Questo principio è stato per ovvie ragioni regolamentato nelle democrazie moderne dotate di una carta costituzionale che pone dei limiti alla volontà popolare. Potremmo prendere ad esempio l’Art.75 della nostra Costituzione che di fatti impedisce alla maggioranza di poter deliberare tramite referendum abrogativo “le leggi tributarie e di bilancio, di amnistia e di indulto, di autorizzazione a ratificare trattati internazionali”.

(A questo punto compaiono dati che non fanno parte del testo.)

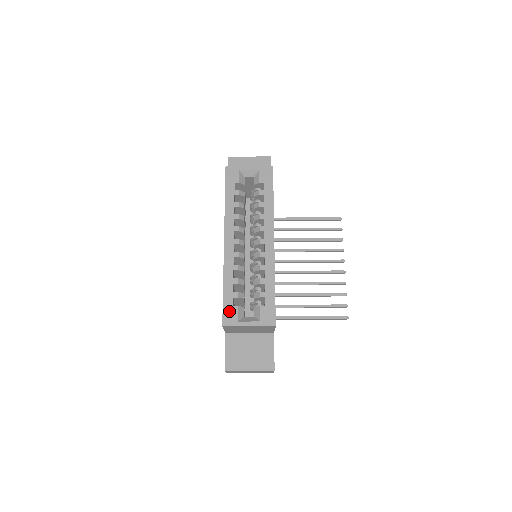
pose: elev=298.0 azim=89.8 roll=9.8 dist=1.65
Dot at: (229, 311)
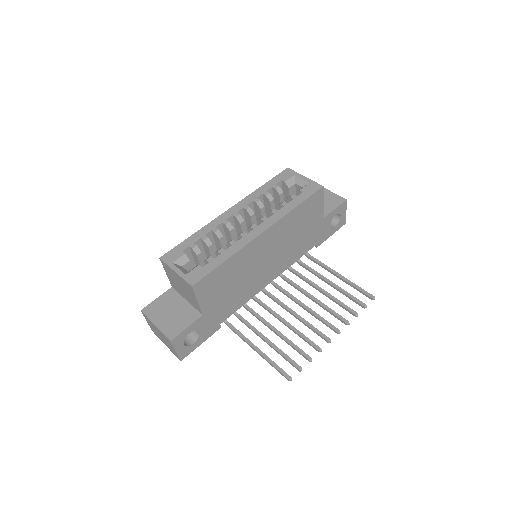
Dot at: (176, 252)
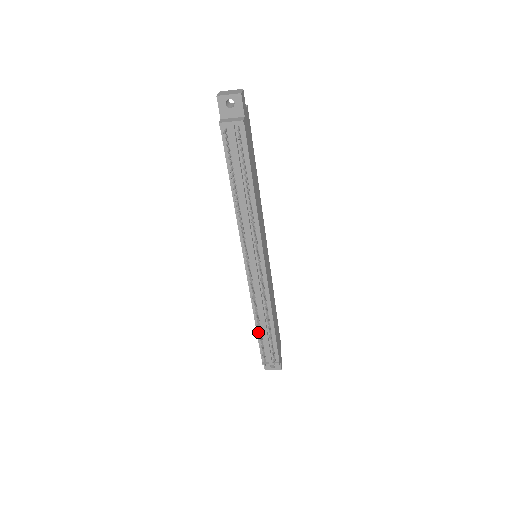
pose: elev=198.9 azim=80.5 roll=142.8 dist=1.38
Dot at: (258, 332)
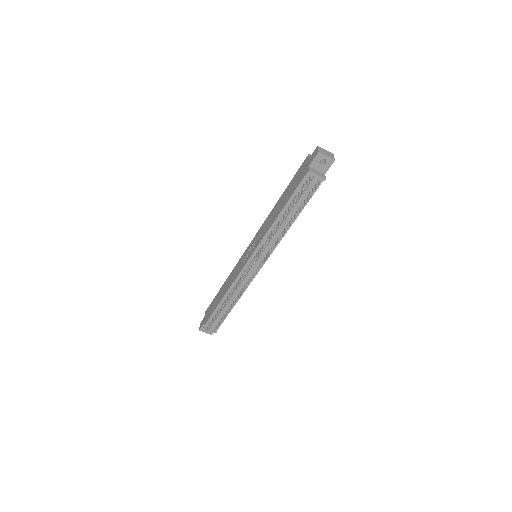
Dot at: (219, 306)
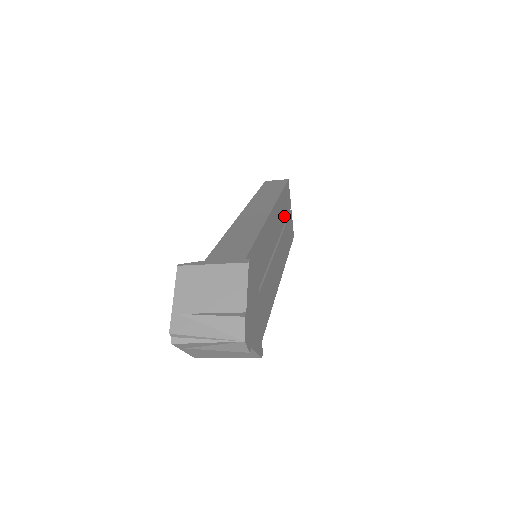
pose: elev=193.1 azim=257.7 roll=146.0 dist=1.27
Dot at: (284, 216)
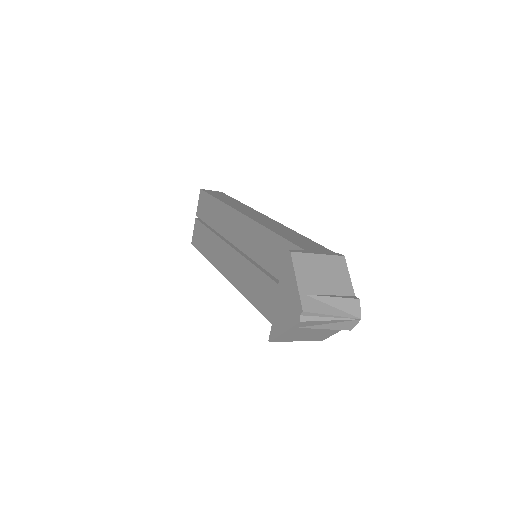
Dot at: occluded
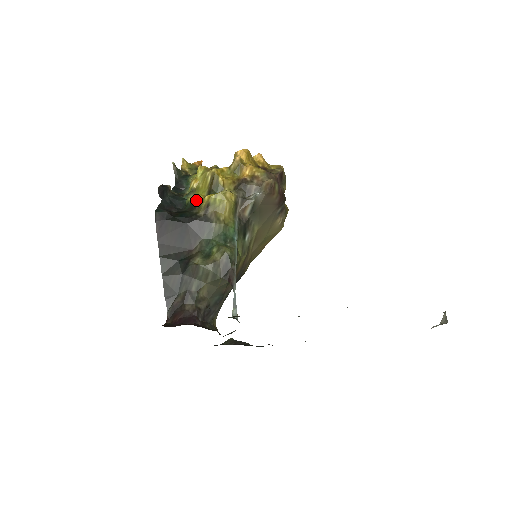
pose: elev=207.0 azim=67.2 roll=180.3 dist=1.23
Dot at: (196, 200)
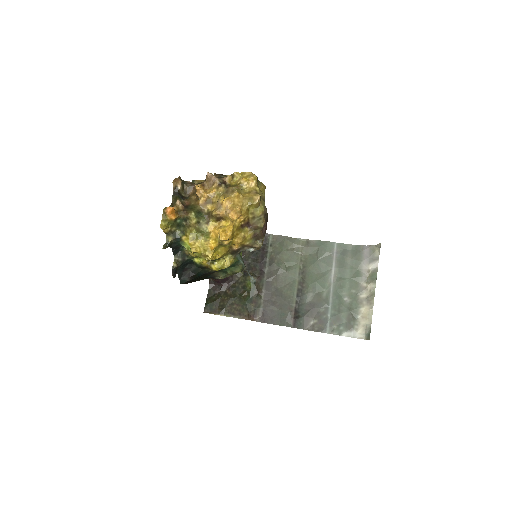
Dot at: (203, 265)
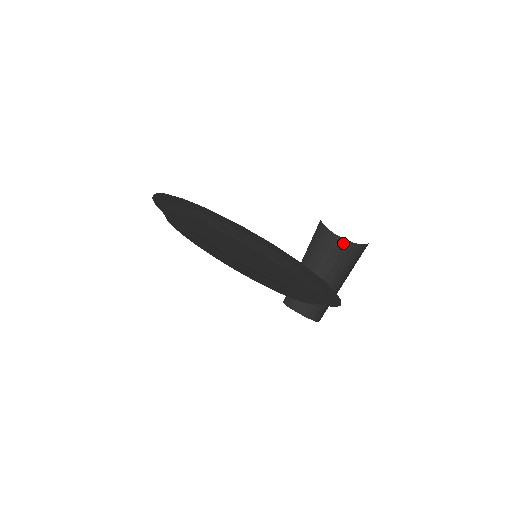
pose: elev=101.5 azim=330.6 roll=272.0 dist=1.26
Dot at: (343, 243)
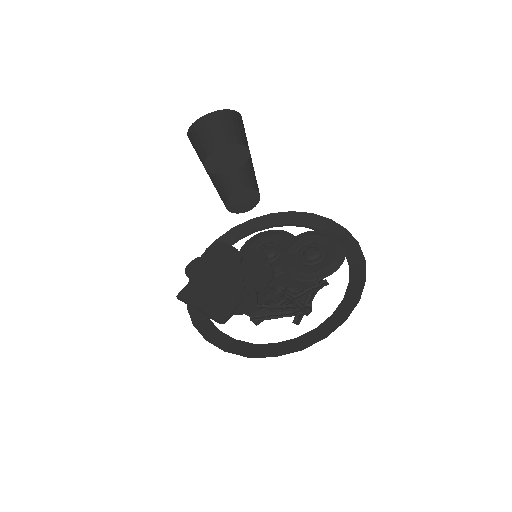
Dot at: (203, 122)
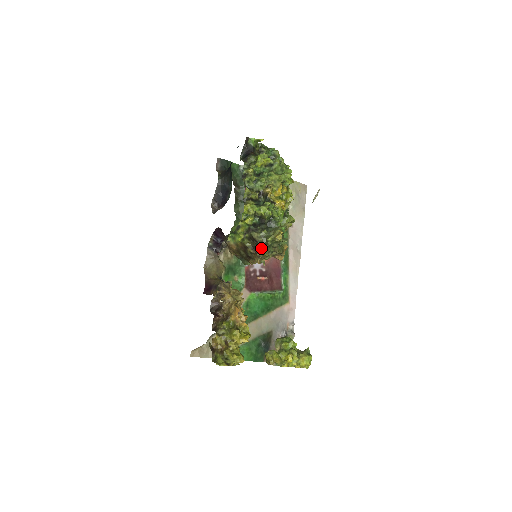
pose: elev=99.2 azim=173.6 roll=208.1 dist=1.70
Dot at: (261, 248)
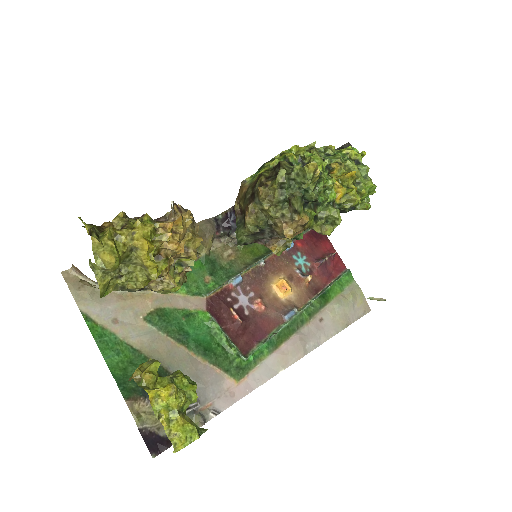
Dot at: occluded
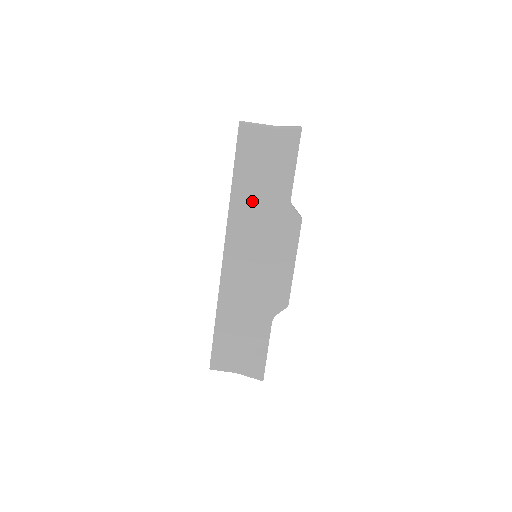
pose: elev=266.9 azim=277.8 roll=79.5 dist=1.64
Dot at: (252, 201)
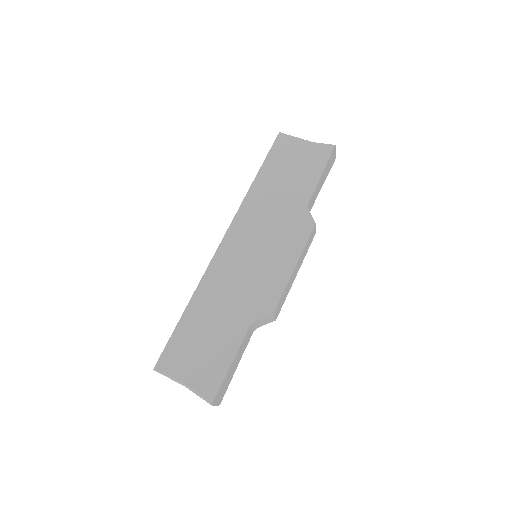
Dot at: (269, 196)
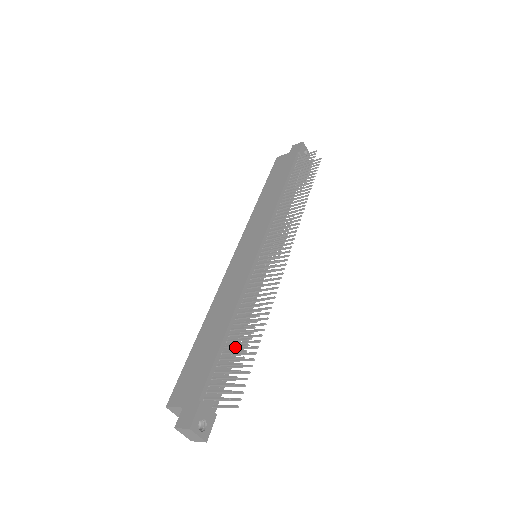
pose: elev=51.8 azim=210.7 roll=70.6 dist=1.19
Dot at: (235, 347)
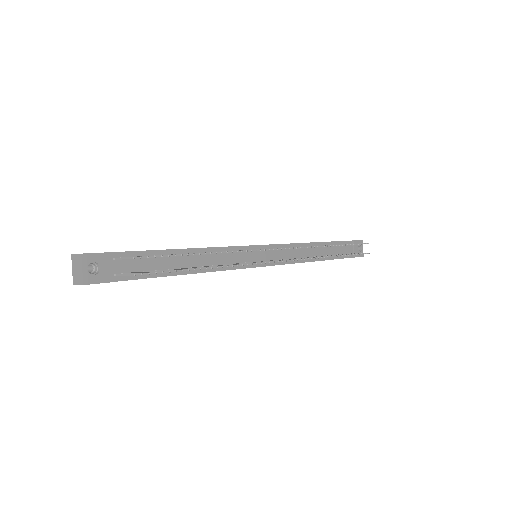
Dot at: occluded
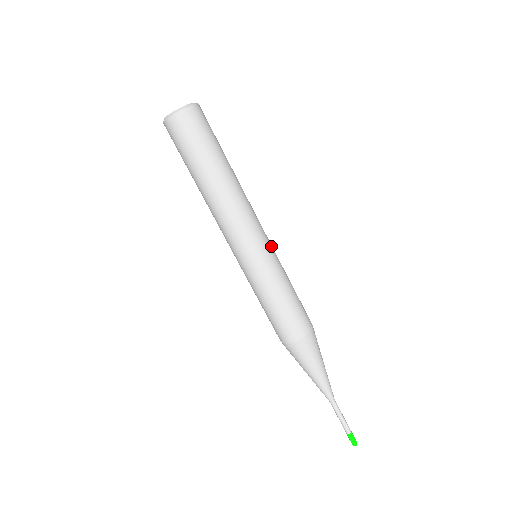
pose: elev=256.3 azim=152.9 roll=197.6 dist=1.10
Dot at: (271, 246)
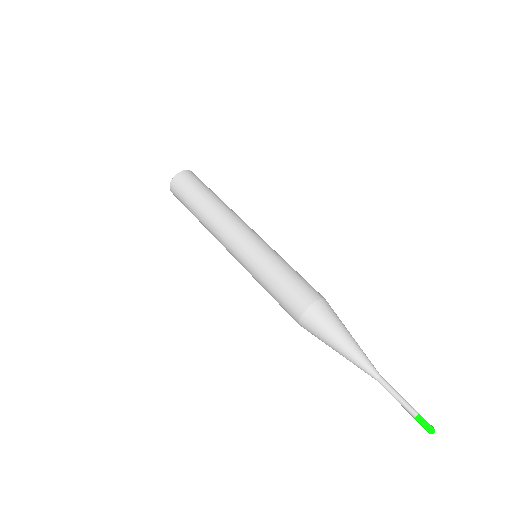
Dot at: (265, 242)
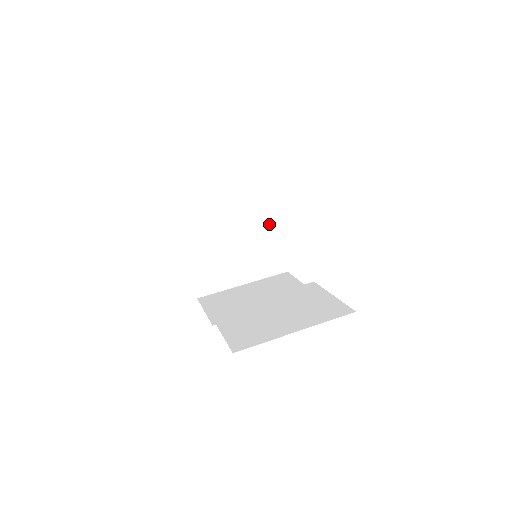
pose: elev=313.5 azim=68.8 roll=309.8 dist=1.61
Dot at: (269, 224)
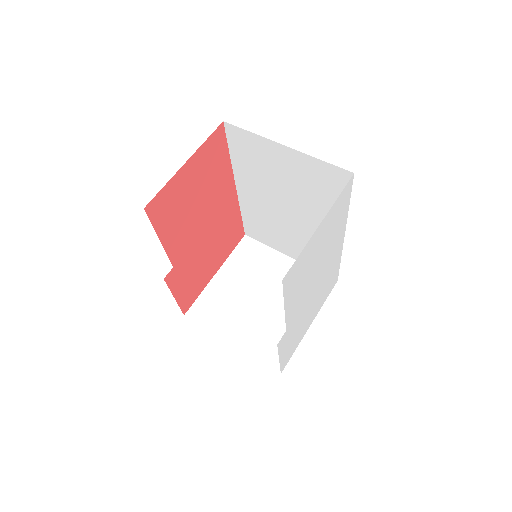
Dot at: occluded
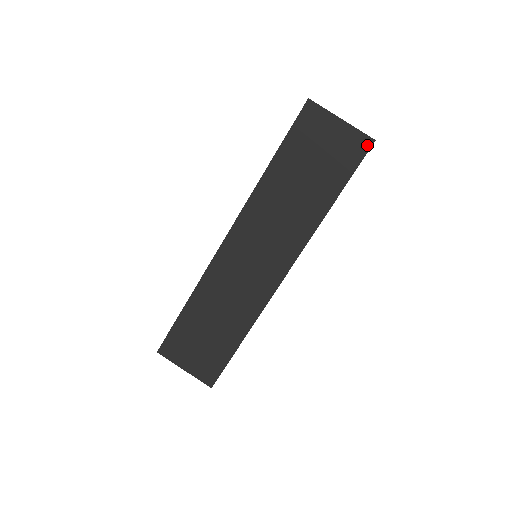
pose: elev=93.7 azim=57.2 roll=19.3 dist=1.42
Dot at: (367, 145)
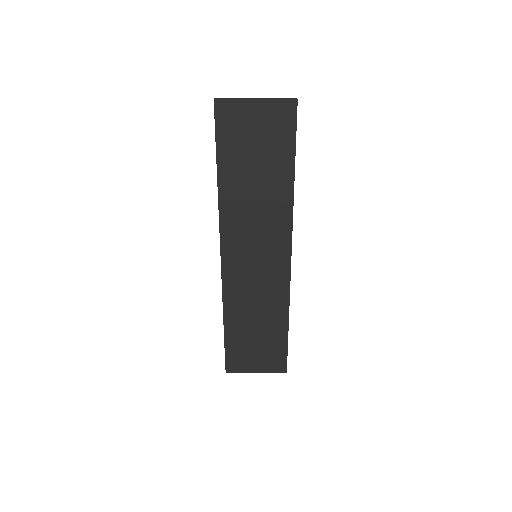
Dot at: (293, 108)
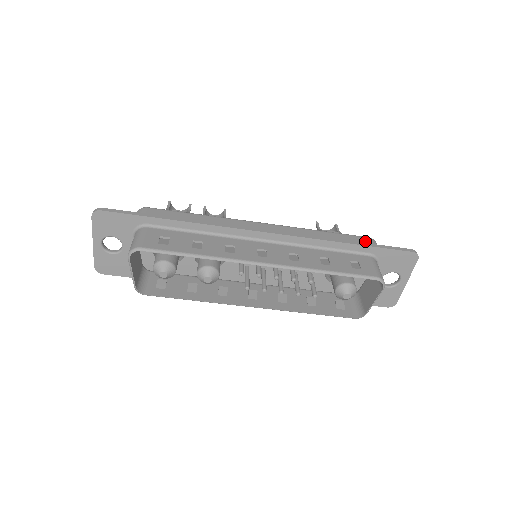
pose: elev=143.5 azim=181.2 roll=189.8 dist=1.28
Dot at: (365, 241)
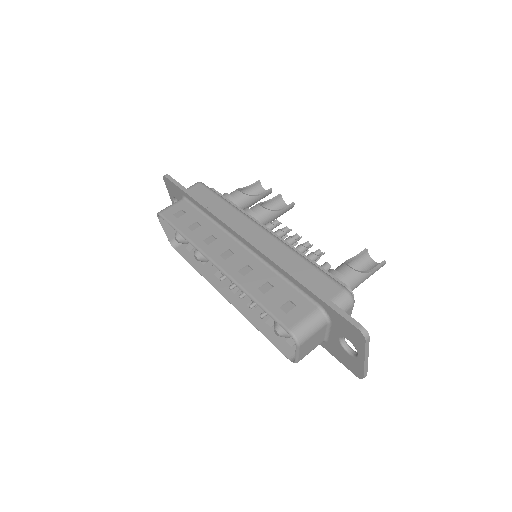
Dot at: (331, 290)
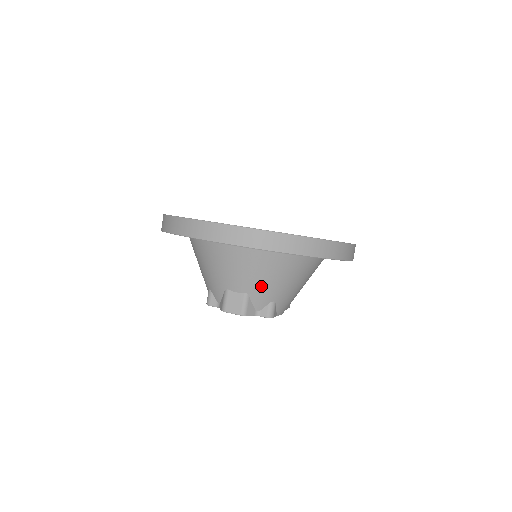
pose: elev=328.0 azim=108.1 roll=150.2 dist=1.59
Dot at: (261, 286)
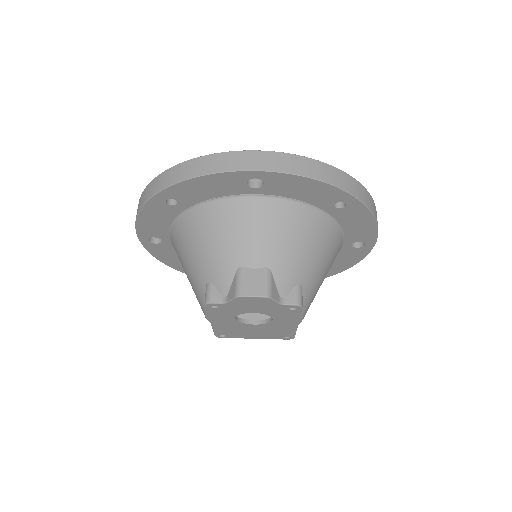
Dot at: (287, 256)
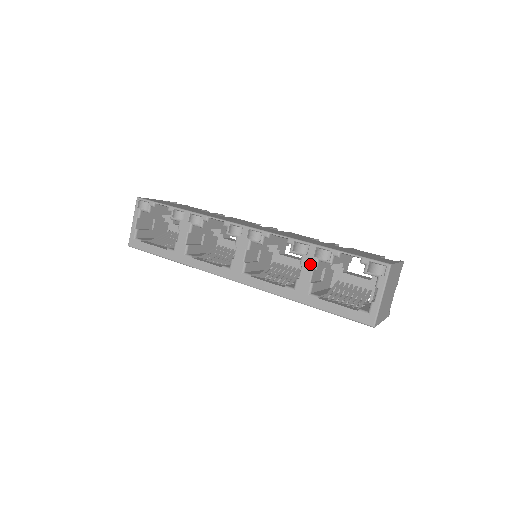
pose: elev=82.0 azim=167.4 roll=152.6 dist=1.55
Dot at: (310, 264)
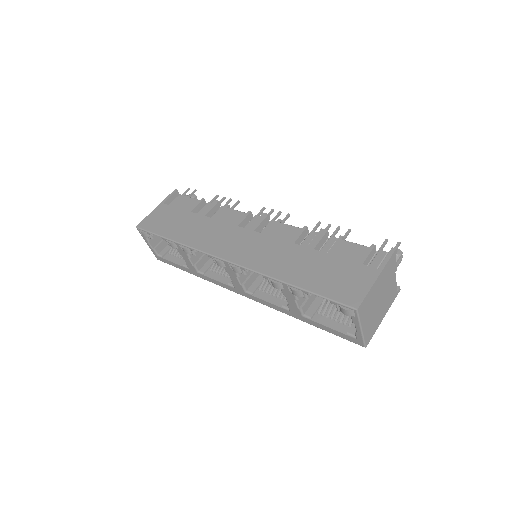
Dot at: (290, 297)
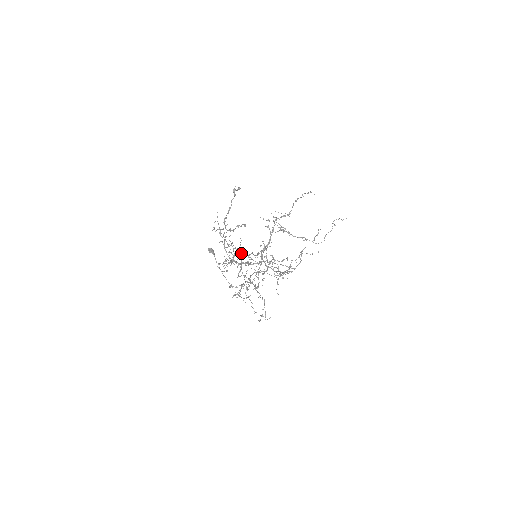
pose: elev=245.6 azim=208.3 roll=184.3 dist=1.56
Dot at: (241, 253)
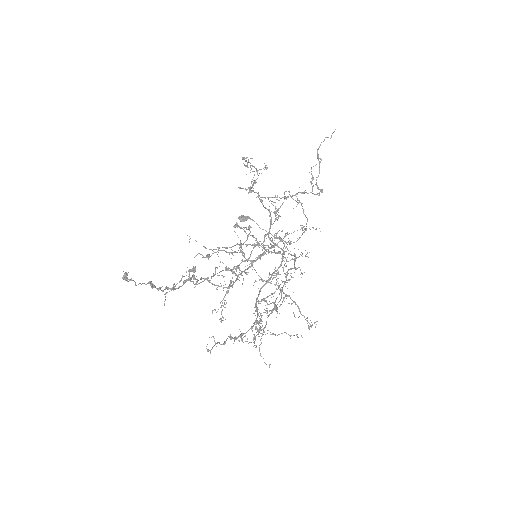
Dot at: (236, 266)
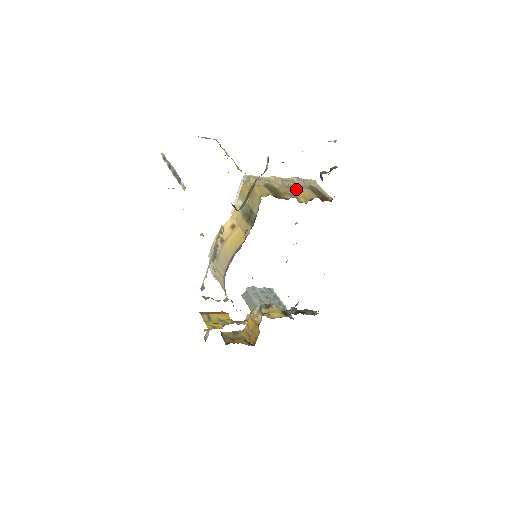
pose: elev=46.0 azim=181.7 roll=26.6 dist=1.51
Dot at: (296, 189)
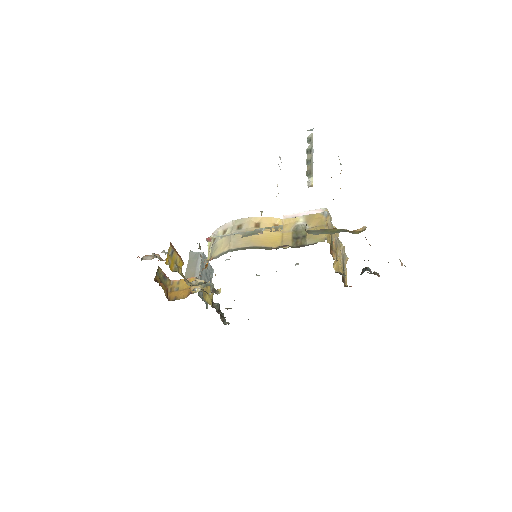
Dot at: (338, 254)
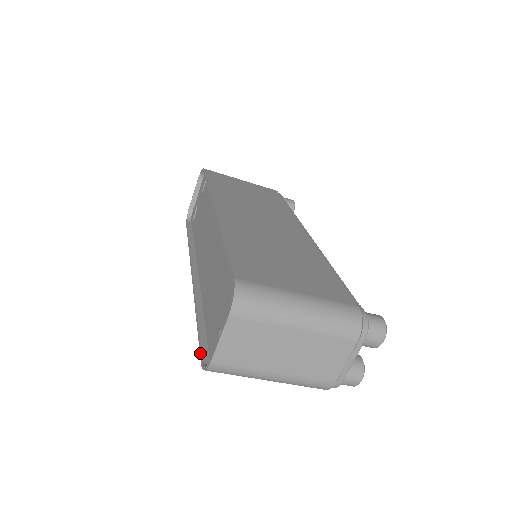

Al di là della provocazione intellettuale lanciata da Rothbard, vi è un modo decisamente corretto e moderato di esprimere un dissenso nei confronti del sistema, che spesso le istituzioni non riconoscono tale. Come scrive Adriano Gianturco Gulisano nel suo interessante saggio “La fenomenologia del non voto e del voto no nelle elezioni politiche ed europee” (inserito in “Election Day, Votare tutti e tutto assieme fa bene alla democrazia?”, Luiss University Press, Roma, 2010), le istituzioni attuano una banale quanto ingiusta semplificazione che pone sullo stesso piano le schede elettorali da considerarsi nulle e quelle lasciate in bianco. La negligenza perpetrata durante gli spogli elettorali consiste dunque nel non comprendere che le schede bianche possono essere una conscia e volontaria manifestazione di dissenso messa in atto dagli elettori.

Come inoltre prosegue Gianturco Gulisano nel suo scritto, è difficile credere che un individuo si prenda la briga di recarsi alle urne per poi esprimere astensione consegnando una scheda vuota; tanto meno, aggiungerei, che una volta entrato in cabina si ricreda e opti per un non voto. La diffusa pratica dell’astensionismo dimostra la differenza teorizzata da Gianturco Gulisano tra il non voto e il voto no, ove per il primo concetto si intende appunto l’indecisione nella scelta dei candidati presentati o piuttosto l’indifferenza nei confronti di un elezione, mentre nel secondo caso la volontà dell’elettore di protestare apertamente contro il sistema vigente, il che giustificherebbe l’atto di recarsi alle urne altrimenti privo di significato.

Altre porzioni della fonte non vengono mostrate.